:: Data excerpts ::
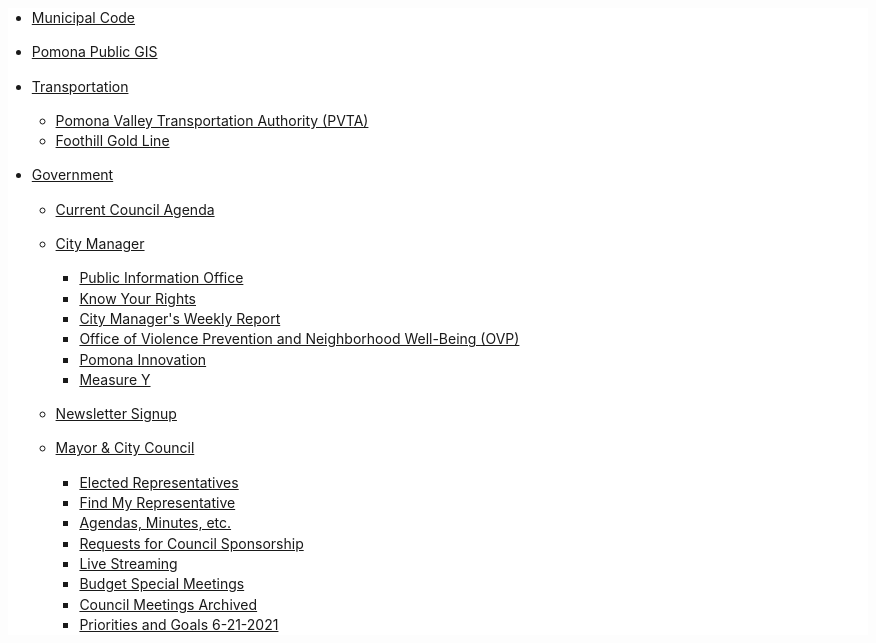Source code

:  - [Municipal Code](https://www.pomonaca.gov/our-city/municipal-code "Click to open Municipal Code")
  - [Pomona Public GIS](https://www.pomonaca.gov/our-city/pomona-public-gis "Click to open Pomona Public GIS")
  - [Transportation](https://www.pomonaca.gov/our-city/transportation "Click to open Transportation")
    
    - [Pomona Valley Transportation Authority (PVTA)](https://www.pomonaca.gov/our-city/transportation/pomona-valley-transportation-authority-pvta "Click to open Pomona Valley Transportation Authority (PVTA)")
    - [Foothill Gold Line](https://www.pomonaca.gov/our-city/transportation/foothill-gold-line "Click to open Foothill Gold Line")
- [Government](https://www.pomonaca.gov/government "Click to open Government")
  
  - [Current Council Agenda](https://www.pomonaca.gov/government/current-council-agenda "Click to open Current Council Agenda")
  - [City Manager](https://www.pomonaca.gov/government/city-manager "Click to open City Manager")
    
    - [Public Information Office](https://www.pomonaca.gov/government/city-manager/public-information-office "Click to open Public Information Office")
    - [Know Your Rights](https://www.pomonaca.gov/government/know-your-rights "Know Your Rights Resources")
    - [City Manager's Weekly Report](https://www.pomonaca.gov/government/city-manager/city-manager-weekly-report "Click to open City Manager's Weekly Report")
    - [Office of Violence Prevention and Neighborhood Well-Being (OVP)](https://www.pomonaca.gov/government/city-manager/office-of-violence-prevention-and-neighborhood-well-being-ovp "Click to open Office of Violence Prevention and Neighborhood Well-Being (OVP)")
    - [Pomona Innovation](https://www.pomonaca.gov/government/city-manager/pomona-innovation "Click to open Pomona Innovation")
    - [Measure Y](https://www.pomonaca.gov/government/city-manager/pomona-kids-first-initiative "Click to open Measure Y")
  
  
  
  - [Newsletter Signup](https://www.pomonaca.gov/government/newsletter-signup "Newsletter Sign up")
  
  
  
  - [Mayor &amp; City Council](https://www.pomonaca.gov/government/mayor-city-council "Click to open Mayor & City Council")
    
    - [Elected Representatives](https://www.pomonaca.gov/government/mayor-city-council/elected-representatives "Click to open Elected Representatives")
    - [Find My Representative](https://www.pomonaca.gov/government/mayor-city-council/find-my-representative "Click to open Find My Representative")
    - [Agendas, Minutes, etc.](https://www.pomonaca.gov/government/mayor-city-council/agendas-minutes-etc "Click to open Agendas, Minutes, etc.")
    - [Requests for Council Sponsorship](https://www.pomonaca.gov/government/mayor-city-council/requests-for-council-sponsorship "Click to open Requests for Council Sponsorship")
    - [Live Streaming](https://www.pomonaca.gov/government/mayor-city-council/live-streaming "Click to open Live Streaming")
    - [Budget Special Meetings](https://www.pomonaca.gov/government/mayor-city-council/budget-special-meetings "Click to open Budget Special Meetings")
    - [Council Meetings Archived](https://www.pomonaca.gov/government/mayor-city-council/council-meetings-archived "Click to open Council Meetings Archived")
    - [Priorities and Goals 6-21-2021](https://www.pomonaca.gov/government/mayor-city-council/priorities-and-goals-6-21-2021 "Click to open Priorities and Goals 6-21-2021")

:: Requirement ::
Wherever a picture appears in the listing above, drop it, and restate the rest exactly.

:: Result for this task ::
Source code

:  - [Municipal Code](https://www.pomonaca.gov/our-city/municipal-code "Click to open Municipal Code")
  - [Pomona Public GIS](https://www.pomonaca.gov/our-city/pomona-public-gis "Click to open Pomona Public GIS")
  - [Transportation](https://www.pomonaca.gov/our-city/transportation "Click to open Transportation")
    
    - [Pomona Valley Transportation Authority (PVTA)](https://www.pomonaca.gov/our-city/transportation/pomona-valley-transportation-authority-pvta "Click to open Pomona Valley Transportation Authority (PVTA)")
    - [Foothill Gold Line](https://www.pomonaca.gov/our-city/transportation/foothill-gold-line "Click to open Foothill Gold Line")
- [Government](https://www.pomonaca.gov/government "Click to open Government")
  
  - [Current Council Agenda](https://www.pomonaca.gov/government/current-council-agenda "Click to open Current Council Agenda")
  - [City Manager](https://www.pomonaca.gov/government/city-manager "Click to open City Manager")
    
    - [Public Information Office](https://www.pomonaca.gov/government/city-manager/public-information-office "Click to open Public Information Office")
    - [Know Your Rights](https://www.pomonaca.gov/government/know-your-rights "Know Your Rights Resources")
    - [City Manager's Weekly Report](https://www.pomonaca.gov/government/city-manager/city-manager-weekly-report "Click to open City Manager's Weekly Report")
    - [Office of Violence Prevention and Neighborhood Well-Being (OVP)](https://www.pomonaca.gov/government/city-manager/office-of-violence-prevention-and-neighborhood-well-being-ovp "Click to open Office of Violence Prevention and Neighborhood Well-Being (OVP)")
    - [Pomona Innovation](https://www.pomonaca.gov/government/city-manager/pomona-innovation "Click to open Pomona Innovation")
    - [Measure Y](https://www.pomonaca.gov/government/city-manager/pomona-kids-first-initiative "Click to open Measure Y")
  
  
  
  - [Newsletter Signup](https://www.pomonaca.gov/government/newsletter-signup "Newsletter Sign up")
  
  
  
  - [Mayor &amp; City Council](https://www.pomonaca.gov/government/mayor-city-council "Click to open Mayor & City Council")
    
    - [Elected Representatives](https://www.pomonaca.gov/government/mayor-city-council/elected-representatives "Click to open Elected Representatives")
    - [Find My Representative](https://www.pomonaca.gov/government/mayor-city-council/find-my-representative "Click to open Find My Representative")
    - [Agendas, Minutes, etc.](https://www.pomonaca.gov/government/mayor-city-council/agendas-minutes-etc "Click to open Agendas, Minutes, etc.")
    - [Requests for Council Sponsorship](https://www.pomonaca.gov/government/mayor-city-council/requests-for-council-sponsorship "Click to open Requests for Council Sponsorship")
    - [Live Streaming](https://www.pomonaca.gov/government/mayor-city-council/live-streaming "Click to open Live Streaming")
    - [Budget Special Meetings](https://www.pomonaca.gov/government/mayor-city-council/budget-special-meetings "Click to open Budget Special Meetings")
    - [Council Meetings Archived](https://www.pomonaca.gov/government/mayor-city-council/council-meetings-archived "Click to open Council Meetings Archived")
    - [Priorities and Goals 6-21-2021](https://www.pomonaca.gov/government/mayor-city-council/priorities-and-goals-6-21-2021 "Click to open Priorities and Goals 6-21-2021")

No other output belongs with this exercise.